Their angst at the state of affairs in the higher judiciary was not new. In 2007 in an article titled ‘Majesty of the Judiciary’ published in The Asian Age, justice VR Krishna Iyer wrote of “corruption and decline now creeping into the vitals of the Higher Courts and the urgent need to arrest this trend”.
The adage ‘A good lawyer knows the law but a great lawyer knows the judge’ might be used in humorous fashion but it depicts a sad reality. Corruption in higher judiciary has been an open secret. However, reporting, writing or talking about it can be fraught with grave consequences.
Beware of contempt
The spectre of contempt always haunts those who try to highlight any case of judicial corruption. Eminent jurist Fali Nariman, in his book The State of The Nation, writes, “The sin of corruption is not confined to politicians, ministers and bureaucrats. In India it has infiltrated into all organs of the state – with one difference: whereas the media, print and electronic, is not constrained when questioning or publicising wrongdoing amongst public officials (expect for the sanctions imposed by the general law of defamation), the same is not the case with regard to questioning alleged lapses of good conduct amongst the judges in the higher judiciary. These judges enjoy almost complete protection under the law of contempt: laws that are administered and interpreted solely and finally by the judges themselves”.
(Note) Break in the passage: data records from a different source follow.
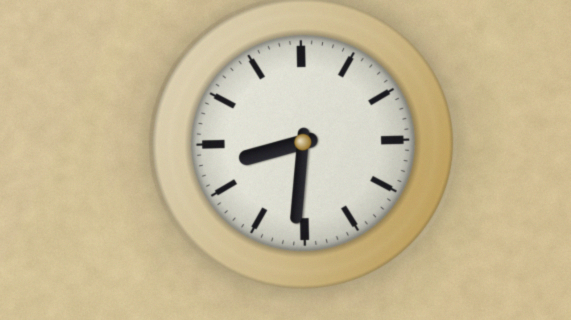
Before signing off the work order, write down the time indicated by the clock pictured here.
8:31
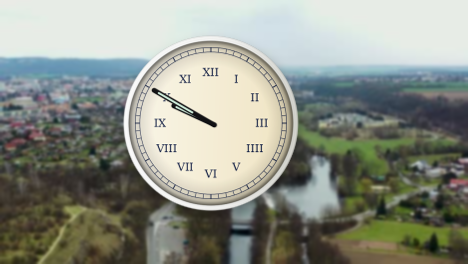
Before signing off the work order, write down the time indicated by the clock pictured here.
9:50
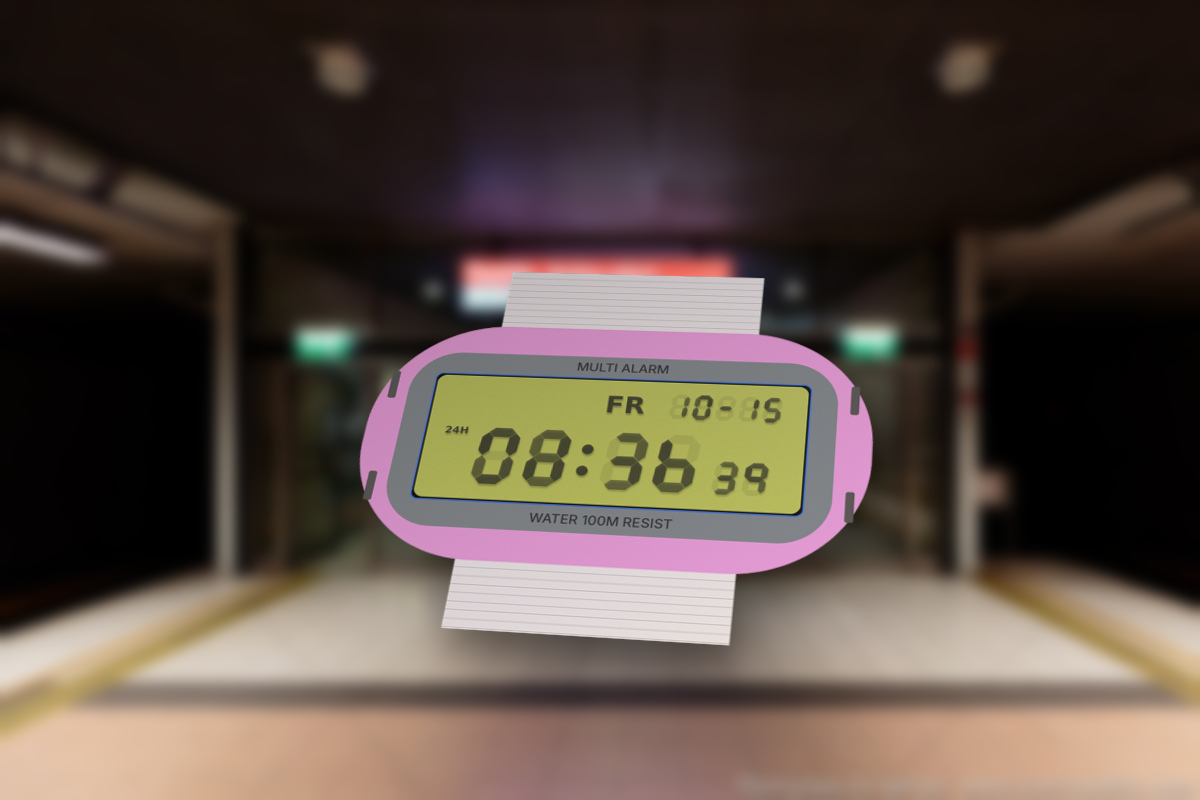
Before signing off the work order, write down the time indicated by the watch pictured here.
8:36:39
The hanging sword of contempt arguably acts as the biggest hurdle in exposing cases of judicial corruption. Jaising, however, maintains, “It does but it is ineffective, there are people who don’t fear contempt when they are convinced of what they are saying. Yet, the law must not be used in the manner it is being used – as a threat of action against responsible lawyers. Allegations, no matter how unsubstantiated, must at least be taken seriously, before they are rejected out of hand.”
No speedy trials
On August 13, 2008, a packet containing Rs 15 lakh was delivered at the residence of Nirmaljit Kaur, a sitting judge of the Punjab & Haryana high court. In the course of preliminary investigation, it was found that the packet was delivered there by mistake, and it was intended for somebody else with a similar name, justice Nirmal Yadav, who was also a sitting judge of the same high court.
Initially, Chandigarh police registered an FIR on August 16, 2008, and later the case was transferred to the CBI. Three years after the FIR, the CBI charge-sheeted justice Yadav – who was then a judge in the Uttarakhand high court – on March 4, 2011, incidentally the day of her retirement.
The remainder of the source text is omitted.